Really would like Android support for Stream....


----------



## bradleys (Oct 31, 2007)

Margret's typical day at TiVo:

Swinging by the grocery store to pick a few things up today... Hmm, eggs - check, milk - check, bread - check... Damn, I forgot Android support for stream again!


----------



## moedaman (Aug 21, 2012)

Honestly, at this point, I really doubt that Tivo forgot about Android support. For whatever reason, they just aren't going to do it.


----------



## Dan203 (Apr 17, 2000)

Latest rumor says it got pushed to June. 

That's nearly two full years after the initial release.


----------



## unitron (Apr 28, 2006)

Dan203 said:


> Latest rumor says it got pushed to June.
> 
> That's nearly two full years after the initial release.


Let's just say that the code name is Duke Nukem Forever.


----------



## Dan203 (Apr 17, 2000)

LOL that did eventually get released. Just 9 years late.


----------



## unitron (Apr 28, 2006)

Dan203 said:


> LOL that did eventually get released. Just 9 years late.


Didn't it still beat the latest DirecTiVo to market?


----------



## Dan203 (Apr 17, 2000)

Not quite. I was wrong about the 9 years DNF was announced in 1997 and released in 2011. That's longer then TiVo has even been in business.


----------



## Joe01880 (Feb 8, 2009)

eboydog said:


> Really would like Android support for Stream....


What he said, please!


----------



## eboydog (Mar 24, 2006)

*OK, really.... Now I have a Stream, I really would like to be able to watch Tivo on my Samsung tablet*!

Let me guess, rooted Android tablets will be shunned?


----------



## Dan203 (Apr 17, 2000)

eboydog said:


> *OK, really.... Now I have a Stream, I really would like to be able to watch Tivo on my Samsung tablet*!
> 
> Let me guess, rooted Android tablets will be shunned?
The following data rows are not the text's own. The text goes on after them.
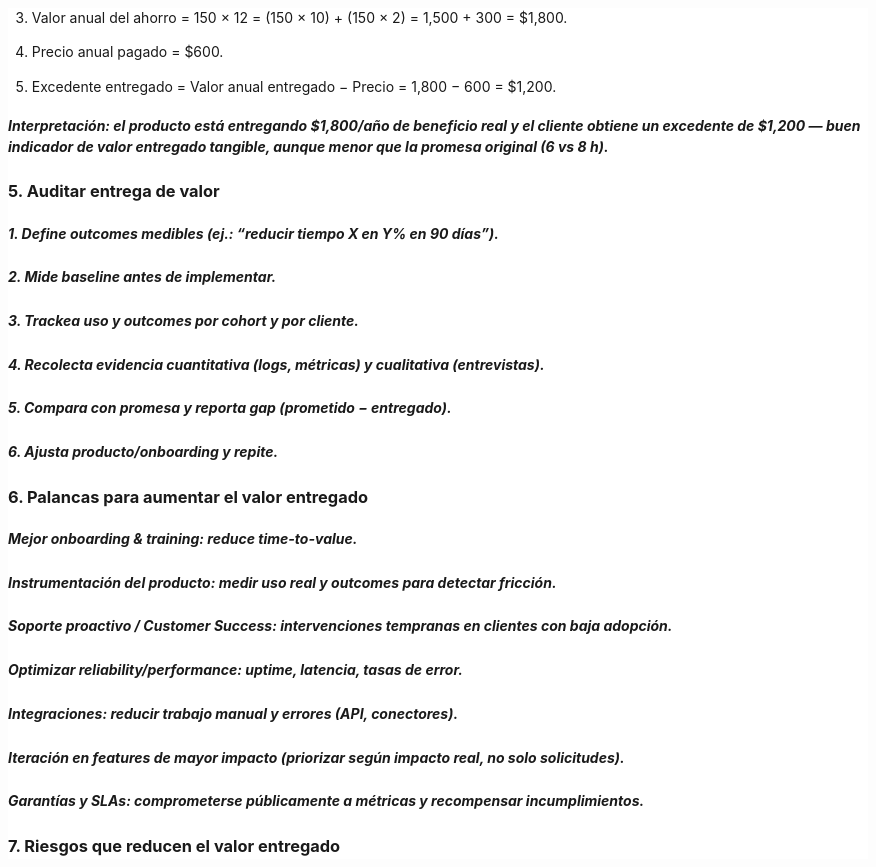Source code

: 3. Valor anual del ahorro = 150 × 12 = (150 × 10) + (150 × 2) = 1,500 + 300 = $1,800.

4. Precio anual pagado = $600.

5. Excedente entregado = Valor anual entregado − Precio = 1,800 − 600 = $1,200.

##### Interpretación: el producto está entregando $1,800/año de beneficio real y el cliente obtiene un excedente de $1,200 — buen indicador de valor entregado tangible, aunque menor que la promesa original (6 vs 8 h).


### 5. Auditar entrega de valor

##### 1. Define outcomes medibles (ej.: “reducir tiempo X en Y% en 90 días”).

##### 2. Mide baseline antes de implementar.

##### 3. Trackea uso y outcomes por cohort y por cliente.

##### 4. Recolecta evidencia cuantitativa (logs, métricas) y cualitativa (entrevistas).

##### 5. Compara con promesa y reporta gap (prometido − entregado).

##### 6. Ajusta producto/onboarding y repite.


### 6. Palancas para aumentar el valor entregado

##### Mejor onboarding & training: reduce time-to-value.

##### Instrumentación del producto: medir uso real y outcomes para detectar fricción.

##### Soporte proactivo / Customer Success: intervenciones tempranas en clientes con baja adopción.

##### Optimizar reliability/performance: uptime, latencia, tasas de error.

##### Integraciones: reducir trabajo manual y errores (API, conectores).

##### Iteración en features de mayor impacto (priorizar según impacto real, no solo solicitudes).

##### Garantías y SLAs: comprometerse públicamente a métricas y recompensar incumplimientos.


### 7. Riesgos que reducen el valor entregado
Jailbroken iOS devices are, but then there are ways to modify the app so that it can't tell your device is jailbroken. Someone will likely figure out something similar for rooted Android devices.


----------



## StevesWeb (Dec 26, 2008)

Dan203 said:


> Latest rumor says it got pushed to June.


Was a specific year mentioned?


----------



## eboydog (Mar 24, 2006)

I could be a smart you know what and ask is they will also support BlackBerry Playbook!

Some would ask if BlackBerry is still in business!!

*COME ON TIVO, MAY WE PLEASE HAVE ANDROID STREAM?? * (this year!)


----------



## sd1236 (Mar 28, 2010)

should be able to stream without having to record.


----------